WORK ITEM:
Every line in the entries that holds the word "lines" counts toward the answer, which should be a single number.

━━ PROVIDED DATA ━━

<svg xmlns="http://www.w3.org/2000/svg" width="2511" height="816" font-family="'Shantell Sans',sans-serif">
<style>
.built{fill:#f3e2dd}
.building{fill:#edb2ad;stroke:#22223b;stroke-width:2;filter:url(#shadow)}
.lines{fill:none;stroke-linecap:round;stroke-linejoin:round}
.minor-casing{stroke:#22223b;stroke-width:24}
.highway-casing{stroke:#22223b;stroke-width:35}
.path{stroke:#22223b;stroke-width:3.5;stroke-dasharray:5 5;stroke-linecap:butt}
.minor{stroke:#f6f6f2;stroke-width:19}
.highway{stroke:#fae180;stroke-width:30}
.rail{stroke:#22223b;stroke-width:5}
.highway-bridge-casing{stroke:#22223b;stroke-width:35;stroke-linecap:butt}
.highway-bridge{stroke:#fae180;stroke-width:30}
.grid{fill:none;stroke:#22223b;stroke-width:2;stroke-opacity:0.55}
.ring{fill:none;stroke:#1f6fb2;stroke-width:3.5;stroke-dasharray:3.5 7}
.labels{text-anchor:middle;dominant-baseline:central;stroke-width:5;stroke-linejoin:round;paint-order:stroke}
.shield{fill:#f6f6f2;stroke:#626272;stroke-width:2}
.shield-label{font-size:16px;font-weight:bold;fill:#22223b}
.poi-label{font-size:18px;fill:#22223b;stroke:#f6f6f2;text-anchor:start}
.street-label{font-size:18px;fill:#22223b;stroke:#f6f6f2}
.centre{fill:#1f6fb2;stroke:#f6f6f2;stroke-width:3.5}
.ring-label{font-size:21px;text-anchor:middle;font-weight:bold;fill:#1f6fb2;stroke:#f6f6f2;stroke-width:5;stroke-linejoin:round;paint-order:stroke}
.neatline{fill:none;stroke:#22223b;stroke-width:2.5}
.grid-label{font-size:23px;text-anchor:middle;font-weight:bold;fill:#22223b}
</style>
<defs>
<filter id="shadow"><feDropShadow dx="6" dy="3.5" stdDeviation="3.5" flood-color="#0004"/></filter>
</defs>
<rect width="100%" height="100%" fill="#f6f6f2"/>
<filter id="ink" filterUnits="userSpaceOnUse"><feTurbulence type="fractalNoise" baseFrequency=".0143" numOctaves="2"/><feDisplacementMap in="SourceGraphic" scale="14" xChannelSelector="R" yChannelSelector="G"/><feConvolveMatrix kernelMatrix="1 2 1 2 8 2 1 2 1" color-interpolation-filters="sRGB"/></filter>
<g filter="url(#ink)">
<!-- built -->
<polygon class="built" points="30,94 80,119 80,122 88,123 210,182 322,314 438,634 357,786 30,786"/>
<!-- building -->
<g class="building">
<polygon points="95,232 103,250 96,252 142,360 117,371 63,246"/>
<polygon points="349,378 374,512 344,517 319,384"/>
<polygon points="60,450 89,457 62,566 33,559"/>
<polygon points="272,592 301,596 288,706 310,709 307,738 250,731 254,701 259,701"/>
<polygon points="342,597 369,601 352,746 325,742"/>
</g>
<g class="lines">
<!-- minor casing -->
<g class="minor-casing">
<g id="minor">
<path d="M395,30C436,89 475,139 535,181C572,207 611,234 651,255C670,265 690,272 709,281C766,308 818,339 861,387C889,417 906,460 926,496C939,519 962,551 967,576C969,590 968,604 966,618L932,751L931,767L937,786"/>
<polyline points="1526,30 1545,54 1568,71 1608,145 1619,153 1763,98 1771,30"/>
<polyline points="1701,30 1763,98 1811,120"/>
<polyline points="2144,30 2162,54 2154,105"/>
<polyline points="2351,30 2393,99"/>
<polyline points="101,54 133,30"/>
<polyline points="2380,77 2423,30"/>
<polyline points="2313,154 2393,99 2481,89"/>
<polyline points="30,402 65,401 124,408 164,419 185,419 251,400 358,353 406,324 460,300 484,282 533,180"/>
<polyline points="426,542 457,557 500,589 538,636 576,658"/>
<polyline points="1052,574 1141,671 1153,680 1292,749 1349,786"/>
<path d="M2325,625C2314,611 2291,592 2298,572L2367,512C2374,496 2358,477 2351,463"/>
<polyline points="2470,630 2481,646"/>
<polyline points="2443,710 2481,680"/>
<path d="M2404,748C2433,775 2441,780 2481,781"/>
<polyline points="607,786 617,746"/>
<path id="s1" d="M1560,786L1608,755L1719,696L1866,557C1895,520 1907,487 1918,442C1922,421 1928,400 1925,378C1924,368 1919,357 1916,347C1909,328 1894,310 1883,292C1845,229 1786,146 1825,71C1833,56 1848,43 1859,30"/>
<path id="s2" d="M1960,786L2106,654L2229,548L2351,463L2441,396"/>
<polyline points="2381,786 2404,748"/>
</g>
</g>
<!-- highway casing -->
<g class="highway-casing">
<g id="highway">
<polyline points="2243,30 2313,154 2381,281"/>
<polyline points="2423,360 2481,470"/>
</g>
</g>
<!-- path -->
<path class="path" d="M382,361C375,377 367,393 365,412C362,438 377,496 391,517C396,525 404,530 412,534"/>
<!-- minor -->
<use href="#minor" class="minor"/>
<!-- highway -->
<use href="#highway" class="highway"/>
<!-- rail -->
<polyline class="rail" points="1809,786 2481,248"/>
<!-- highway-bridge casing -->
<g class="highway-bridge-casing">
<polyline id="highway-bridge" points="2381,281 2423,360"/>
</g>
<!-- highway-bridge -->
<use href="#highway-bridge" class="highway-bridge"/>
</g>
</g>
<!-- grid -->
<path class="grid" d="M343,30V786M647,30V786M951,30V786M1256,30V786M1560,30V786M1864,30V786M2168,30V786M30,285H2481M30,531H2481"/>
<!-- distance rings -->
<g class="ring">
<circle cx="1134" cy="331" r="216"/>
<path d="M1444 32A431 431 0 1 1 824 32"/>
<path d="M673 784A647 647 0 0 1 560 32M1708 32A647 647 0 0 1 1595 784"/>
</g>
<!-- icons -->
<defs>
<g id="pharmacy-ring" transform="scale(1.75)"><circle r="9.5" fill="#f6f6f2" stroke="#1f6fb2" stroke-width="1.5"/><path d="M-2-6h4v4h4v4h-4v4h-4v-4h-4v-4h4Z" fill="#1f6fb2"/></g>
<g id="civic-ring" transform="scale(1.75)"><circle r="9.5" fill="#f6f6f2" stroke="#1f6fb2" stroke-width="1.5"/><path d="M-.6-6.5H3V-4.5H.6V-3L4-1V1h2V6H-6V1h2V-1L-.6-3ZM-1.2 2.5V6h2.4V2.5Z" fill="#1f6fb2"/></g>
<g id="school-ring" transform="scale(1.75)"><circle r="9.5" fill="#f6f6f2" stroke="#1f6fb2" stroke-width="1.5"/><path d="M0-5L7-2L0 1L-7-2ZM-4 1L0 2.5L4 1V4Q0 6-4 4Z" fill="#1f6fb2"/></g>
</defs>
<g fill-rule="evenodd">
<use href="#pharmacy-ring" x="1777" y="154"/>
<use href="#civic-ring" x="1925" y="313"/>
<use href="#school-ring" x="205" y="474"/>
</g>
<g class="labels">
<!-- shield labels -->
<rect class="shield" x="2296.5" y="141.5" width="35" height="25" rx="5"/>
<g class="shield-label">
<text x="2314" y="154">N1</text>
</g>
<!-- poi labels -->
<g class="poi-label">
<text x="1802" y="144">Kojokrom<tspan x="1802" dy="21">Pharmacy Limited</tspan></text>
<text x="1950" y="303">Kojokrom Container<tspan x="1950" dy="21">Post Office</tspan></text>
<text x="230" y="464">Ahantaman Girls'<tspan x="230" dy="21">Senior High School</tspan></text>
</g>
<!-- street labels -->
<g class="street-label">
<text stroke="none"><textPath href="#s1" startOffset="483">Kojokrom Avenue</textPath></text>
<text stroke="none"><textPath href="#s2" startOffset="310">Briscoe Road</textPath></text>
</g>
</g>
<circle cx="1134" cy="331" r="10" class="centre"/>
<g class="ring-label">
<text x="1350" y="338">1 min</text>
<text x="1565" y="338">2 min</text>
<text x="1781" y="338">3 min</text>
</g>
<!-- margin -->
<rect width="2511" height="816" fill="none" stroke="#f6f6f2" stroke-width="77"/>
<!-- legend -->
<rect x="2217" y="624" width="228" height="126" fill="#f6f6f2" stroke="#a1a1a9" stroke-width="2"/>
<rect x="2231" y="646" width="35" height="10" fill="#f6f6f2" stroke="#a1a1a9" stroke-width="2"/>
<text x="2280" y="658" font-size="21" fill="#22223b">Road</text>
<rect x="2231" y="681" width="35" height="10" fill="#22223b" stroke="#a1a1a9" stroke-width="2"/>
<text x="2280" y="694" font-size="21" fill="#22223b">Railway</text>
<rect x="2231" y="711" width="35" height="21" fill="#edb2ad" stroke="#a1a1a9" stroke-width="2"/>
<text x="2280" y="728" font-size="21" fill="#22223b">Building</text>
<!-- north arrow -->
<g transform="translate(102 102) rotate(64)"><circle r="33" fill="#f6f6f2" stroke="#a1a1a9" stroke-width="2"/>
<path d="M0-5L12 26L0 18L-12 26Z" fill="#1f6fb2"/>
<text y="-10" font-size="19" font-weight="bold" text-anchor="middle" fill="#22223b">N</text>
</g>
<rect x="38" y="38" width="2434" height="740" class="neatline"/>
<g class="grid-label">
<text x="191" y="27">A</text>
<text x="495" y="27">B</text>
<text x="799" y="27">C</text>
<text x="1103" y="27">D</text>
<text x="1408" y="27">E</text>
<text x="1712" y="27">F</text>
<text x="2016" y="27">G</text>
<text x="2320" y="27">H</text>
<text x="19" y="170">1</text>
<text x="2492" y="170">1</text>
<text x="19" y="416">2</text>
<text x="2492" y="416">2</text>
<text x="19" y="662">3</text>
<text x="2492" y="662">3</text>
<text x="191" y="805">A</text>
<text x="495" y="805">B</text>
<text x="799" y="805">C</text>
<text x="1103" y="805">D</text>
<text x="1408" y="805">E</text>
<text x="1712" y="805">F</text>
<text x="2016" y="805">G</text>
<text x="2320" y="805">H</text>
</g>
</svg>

━━━
━━ PROVIDED DATA ━━

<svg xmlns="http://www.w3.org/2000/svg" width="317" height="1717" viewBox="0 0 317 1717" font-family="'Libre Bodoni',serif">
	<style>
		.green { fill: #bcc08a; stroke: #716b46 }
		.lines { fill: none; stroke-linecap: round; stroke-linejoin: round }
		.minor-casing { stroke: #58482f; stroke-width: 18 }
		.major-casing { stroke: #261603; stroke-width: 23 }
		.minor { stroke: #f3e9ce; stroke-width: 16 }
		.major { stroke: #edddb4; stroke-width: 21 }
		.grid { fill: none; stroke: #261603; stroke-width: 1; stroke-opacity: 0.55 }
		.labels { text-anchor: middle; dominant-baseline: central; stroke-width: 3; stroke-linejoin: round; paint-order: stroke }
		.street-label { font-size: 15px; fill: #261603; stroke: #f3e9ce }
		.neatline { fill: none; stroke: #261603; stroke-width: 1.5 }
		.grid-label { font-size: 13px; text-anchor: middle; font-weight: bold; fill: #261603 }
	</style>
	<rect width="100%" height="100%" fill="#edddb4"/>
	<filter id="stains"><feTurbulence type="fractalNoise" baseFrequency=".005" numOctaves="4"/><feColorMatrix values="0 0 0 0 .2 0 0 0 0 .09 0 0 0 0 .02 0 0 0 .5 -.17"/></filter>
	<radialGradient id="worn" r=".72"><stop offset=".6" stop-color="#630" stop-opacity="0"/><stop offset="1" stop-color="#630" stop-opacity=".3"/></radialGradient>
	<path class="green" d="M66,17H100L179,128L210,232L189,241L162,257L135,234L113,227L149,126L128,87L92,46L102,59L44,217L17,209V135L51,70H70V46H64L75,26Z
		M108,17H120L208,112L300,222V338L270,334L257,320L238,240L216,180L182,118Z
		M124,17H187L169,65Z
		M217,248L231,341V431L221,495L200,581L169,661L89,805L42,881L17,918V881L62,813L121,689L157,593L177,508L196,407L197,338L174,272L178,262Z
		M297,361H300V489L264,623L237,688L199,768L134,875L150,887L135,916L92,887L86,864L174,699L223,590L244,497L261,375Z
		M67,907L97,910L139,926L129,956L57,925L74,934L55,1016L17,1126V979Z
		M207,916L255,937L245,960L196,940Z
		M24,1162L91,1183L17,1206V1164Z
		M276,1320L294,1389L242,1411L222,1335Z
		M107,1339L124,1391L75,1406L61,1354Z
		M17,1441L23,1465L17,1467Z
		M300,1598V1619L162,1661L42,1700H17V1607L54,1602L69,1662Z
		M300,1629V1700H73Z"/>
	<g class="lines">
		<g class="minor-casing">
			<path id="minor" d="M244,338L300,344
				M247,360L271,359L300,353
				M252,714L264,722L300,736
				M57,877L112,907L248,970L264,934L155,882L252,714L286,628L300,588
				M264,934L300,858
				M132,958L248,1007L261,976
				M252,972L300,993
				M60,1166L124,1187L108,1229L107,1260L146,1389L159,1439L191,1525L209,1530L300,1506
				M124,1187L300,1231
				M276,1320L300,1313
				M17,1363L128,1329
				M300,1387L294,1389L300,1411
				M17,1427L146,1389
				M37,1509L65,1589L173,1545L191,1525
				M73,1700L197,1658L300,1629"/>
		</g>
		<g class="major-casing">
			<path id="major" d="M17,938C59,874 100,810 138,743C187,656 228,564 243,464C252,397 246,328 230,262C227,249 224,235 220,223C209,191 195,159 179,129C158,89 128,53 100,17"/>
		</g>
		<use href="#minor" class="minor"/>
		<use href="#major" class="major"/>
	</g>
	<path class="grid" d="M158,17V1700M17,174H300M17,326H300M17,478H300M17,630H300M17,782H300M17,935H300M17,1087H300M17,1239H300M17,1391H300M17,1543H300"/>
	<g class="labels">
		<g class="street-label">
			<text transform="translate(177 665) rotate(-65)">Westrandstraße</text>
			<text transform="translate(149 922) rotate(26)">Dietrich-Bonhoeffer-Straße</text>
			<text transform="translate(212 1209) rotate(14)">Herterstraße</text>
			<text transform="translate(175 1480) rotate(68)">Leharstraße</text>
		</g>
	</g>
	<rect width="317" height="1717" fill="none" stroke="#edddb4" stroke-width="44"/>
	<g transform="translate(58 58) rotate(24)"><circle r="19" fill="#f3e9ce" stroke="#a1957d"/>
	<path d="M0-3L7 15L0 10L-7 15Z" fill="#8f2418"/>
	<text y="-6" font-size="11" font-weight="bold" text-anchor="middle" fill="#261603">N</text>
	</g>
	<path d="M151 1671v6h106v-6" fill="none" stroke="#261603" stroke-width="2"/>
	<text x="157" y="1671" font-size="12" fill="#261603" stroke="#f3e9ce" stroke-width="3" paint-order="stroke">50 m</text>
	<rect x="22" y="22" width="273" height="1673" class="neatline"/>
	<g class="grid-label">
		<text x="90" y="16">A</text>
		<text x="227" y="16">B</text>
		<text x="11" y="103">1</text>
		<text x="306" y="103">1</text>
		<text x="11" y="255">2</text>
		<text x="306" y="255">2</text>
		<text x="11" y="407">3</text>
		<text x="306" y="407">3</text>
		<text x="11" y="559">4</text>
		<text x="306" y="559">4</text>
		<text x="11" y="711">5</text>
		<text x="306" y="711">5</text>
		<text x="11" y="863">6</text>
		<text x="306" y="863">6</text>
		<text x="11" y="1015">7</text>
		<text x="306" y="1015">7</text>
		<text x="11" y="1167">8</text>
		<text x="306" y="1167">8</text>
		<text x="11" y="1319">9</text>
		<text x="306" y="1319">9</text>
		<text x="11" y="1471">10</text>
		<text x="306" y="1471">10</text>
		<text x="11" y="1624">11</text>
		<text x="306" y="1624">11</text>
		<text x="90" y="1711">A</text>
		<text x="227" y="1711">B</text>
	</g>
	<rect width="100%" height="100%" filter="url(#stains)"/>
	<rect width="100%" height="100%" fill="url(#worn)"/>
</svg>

━━━
━━ PROVIDED DATA ━━

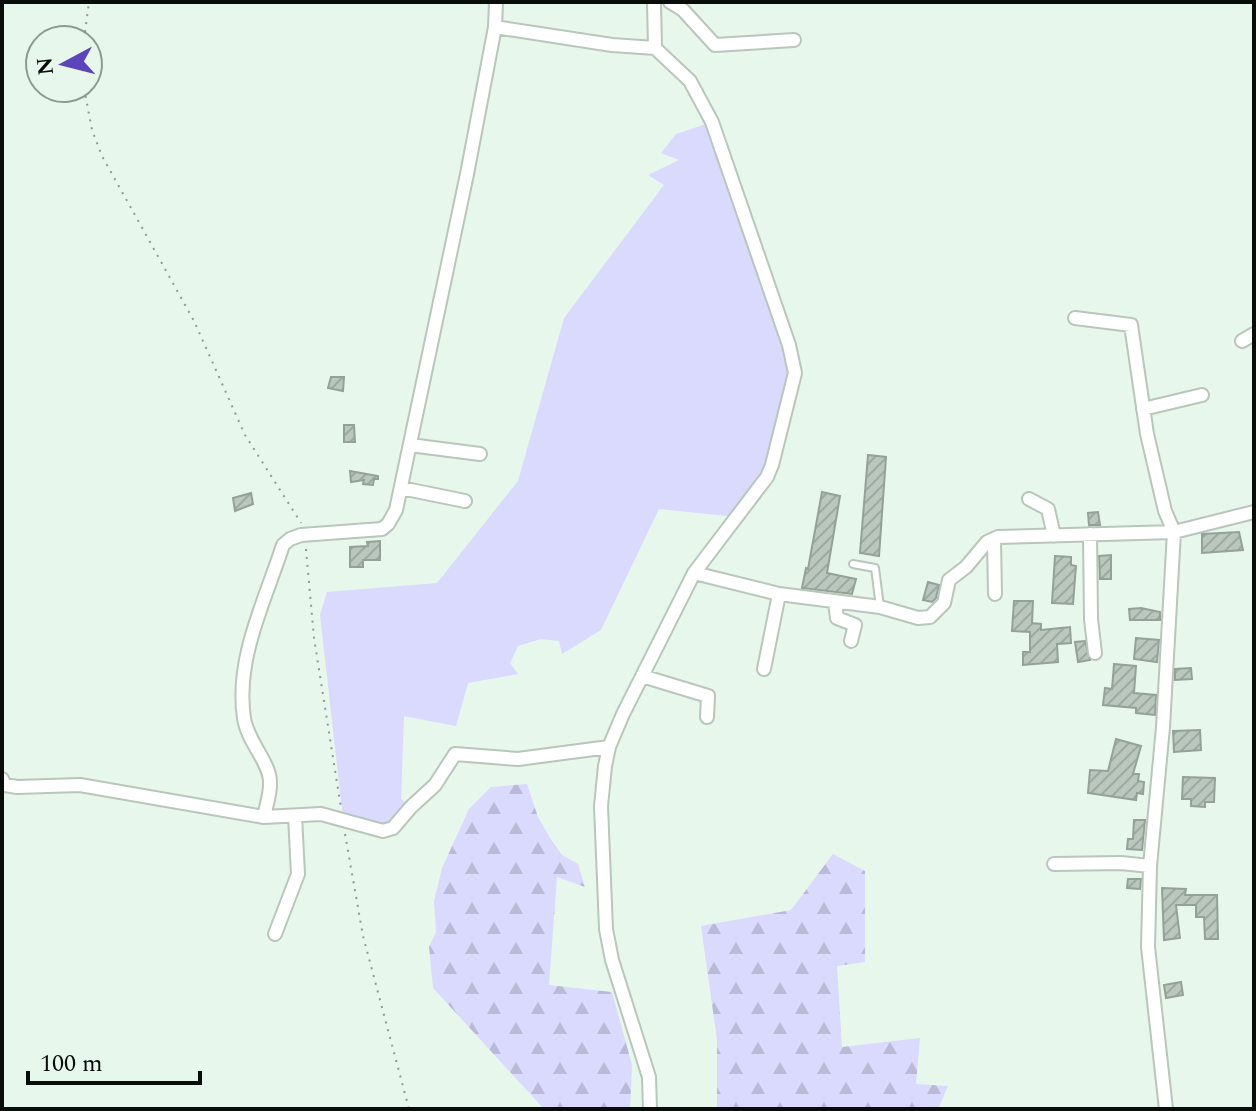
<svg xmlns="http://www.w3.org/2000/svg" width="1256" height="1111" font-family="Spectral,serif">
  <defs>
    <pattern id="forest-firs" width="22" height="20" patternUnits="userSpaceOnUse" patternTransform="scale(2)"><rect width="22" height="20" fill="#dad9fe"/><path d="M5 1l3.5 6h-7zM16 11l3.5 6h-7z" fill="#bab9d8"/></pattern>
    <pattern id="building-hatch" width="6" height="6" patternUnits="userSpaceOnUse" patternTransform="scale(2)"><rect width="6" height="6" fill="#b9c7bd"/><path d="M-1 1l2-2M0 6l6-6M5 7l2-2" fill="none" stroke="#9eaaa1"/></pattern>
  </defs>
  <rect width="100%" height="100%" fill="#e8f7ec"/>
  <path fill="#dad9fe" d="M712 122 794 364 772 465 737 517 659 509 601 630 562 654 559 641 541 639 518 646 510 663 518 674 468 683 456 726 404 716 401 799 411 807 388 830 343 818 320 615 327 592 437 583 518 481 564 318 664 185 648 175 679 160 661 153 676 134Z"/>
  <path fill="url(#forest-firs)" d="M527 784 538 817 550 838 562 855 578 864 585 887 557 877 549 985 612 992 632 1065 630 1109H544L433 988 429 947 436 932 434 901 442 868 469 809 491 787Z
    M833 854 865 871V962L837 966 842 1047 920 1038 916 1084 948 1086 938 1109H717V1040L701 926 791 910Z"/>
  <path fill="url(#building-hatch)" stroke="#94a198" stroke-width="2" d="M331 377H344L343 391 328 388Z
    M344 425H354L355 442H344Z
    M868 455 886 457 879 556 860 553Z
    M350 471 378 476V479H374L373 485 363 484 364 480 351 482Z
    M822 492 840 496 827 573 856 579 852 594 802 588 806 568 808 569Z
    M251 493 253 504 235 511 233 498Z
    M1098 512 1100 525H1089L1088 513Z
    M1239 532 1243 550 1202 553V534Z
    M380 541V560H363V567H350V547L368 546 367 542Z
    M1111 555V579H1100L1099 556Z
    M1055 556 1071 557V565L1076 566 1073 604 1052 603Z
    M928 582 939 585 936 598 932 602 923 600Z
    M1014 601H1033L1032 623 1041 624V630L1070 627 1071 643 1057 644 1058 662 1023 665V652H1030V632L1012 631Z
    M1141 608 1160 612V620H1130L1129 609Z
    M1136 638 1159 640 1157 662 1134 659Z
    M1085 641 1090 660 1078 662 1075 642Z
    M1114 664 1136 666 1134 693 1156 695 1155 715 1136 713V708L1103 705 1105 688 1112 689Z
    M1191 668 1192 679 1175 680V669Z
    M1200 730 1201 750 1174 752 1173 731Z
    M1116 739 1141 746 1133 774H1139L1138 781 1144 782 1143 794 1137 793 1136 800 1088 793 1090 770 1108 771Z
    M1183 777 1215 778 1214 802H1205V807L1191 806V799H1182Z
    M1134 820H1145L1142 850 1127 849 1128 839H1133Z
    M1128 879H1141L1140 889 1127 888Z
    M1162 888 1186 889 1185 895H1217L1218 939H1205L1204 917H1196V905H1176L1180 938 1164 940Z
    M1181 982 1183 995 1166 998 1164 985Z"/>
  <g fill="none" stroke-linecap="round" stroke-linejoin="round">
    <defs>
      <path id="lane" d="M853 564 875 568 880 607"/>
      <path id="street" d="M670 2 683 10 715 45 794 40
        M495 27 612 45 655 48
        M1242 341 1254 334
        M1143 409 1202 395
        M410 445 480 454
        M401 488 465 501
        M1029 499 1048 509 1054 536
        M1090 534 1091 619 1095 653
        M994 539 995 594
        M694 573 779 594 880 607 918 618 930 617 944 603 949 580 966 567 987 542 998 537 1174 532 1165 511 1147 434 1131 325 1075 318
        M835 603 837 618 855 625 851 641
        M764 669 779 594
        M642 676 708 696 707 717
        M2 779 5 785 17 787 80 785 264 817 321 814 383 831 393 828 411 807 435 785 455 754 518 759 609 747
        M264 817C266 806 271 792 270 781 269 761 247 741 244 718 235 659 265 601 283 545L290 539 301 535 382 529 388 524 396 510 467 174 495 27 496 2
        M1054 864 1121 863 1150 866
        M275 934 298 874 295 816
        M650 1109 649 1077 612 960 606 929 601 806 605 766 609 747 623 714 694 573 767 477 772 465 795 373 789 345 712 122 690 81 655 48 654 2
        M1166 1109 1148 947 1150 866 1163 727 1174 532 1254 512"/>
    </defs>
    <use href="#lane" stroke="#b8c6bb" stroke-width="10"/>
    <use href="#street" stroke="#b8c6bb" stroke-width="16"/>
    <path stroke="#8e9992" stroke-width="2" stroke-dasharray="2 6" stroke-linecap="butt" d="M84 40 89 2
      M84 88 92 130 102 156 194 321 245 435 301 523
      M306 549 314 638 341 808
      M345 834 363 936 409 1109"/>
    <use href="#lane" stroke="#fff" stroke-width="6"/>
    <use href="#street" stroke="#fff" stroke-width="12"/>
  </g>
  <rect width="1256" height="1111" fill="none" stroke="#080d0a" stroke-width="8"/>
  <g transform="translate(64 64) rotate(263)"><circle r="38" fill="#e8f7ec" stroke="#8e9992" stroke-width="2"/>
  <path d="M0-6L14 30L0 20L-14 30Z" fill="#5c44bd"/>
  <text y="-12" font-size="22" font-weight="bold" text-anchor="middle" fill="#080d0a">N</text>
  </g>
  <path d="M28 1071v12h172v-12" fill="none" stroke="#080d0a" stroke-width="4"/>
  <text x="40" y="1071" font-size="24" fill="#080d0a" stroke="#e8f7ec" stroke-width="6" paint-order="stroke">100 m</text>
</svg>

━━━

ANSWER SECTION:
4